- Provided data -
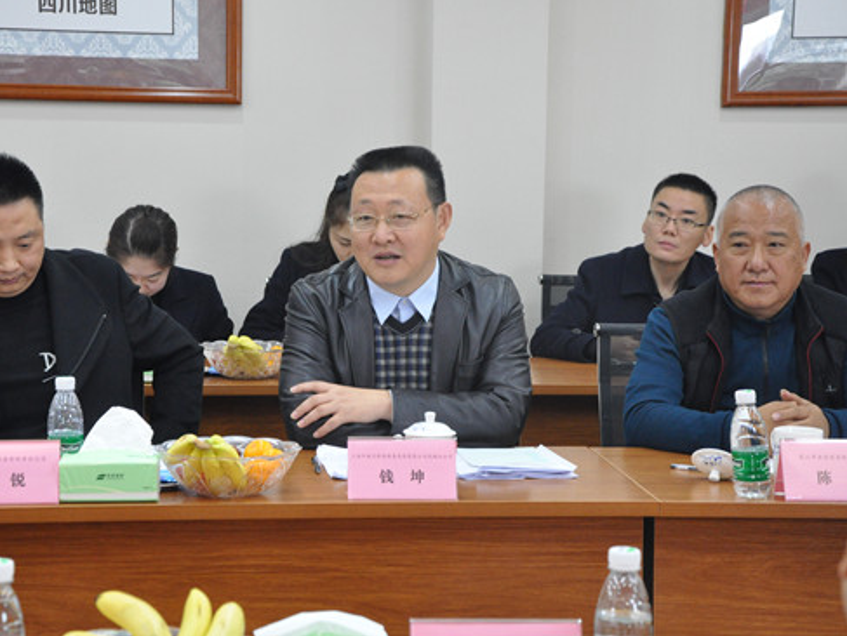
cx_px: 362
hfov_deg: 22.7
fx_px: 2106
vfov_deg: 17.2
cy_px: 319
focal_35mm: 86
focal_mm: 52
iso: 2000
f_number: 7.1
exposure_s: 1/50
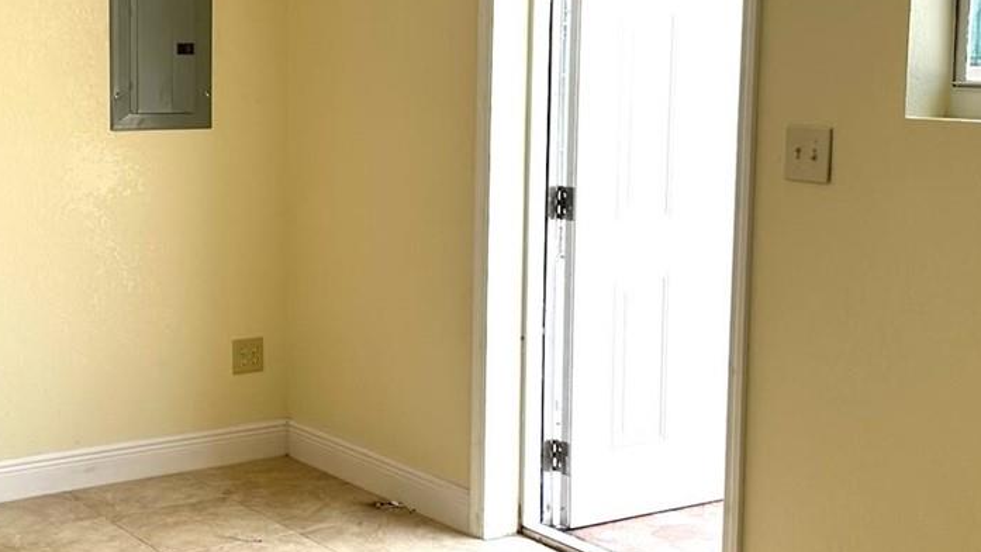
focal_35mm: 60
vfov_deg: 20.0
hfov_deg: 34.1
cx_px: 229
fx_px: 1561
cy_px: 242
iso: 80
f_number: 1.78
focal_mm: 6.86
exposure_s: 1/791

- Exercise directions -
Transcribe exactly, and only, the lines from the one with "f_number: 7.1" through the final line of the data above. The pictures stay out.

- Completed task -
f_number: 7.1
exposure_s: 1/50
focal_35mm: 60
vfov_deg: 20.0
hfov_deg: 34.1
cx_px: 229
fx_px: 1561
cy_px: 242
iso: 80
f_number: 1.78
focal_mm: 6.86
exposure_s: 1/791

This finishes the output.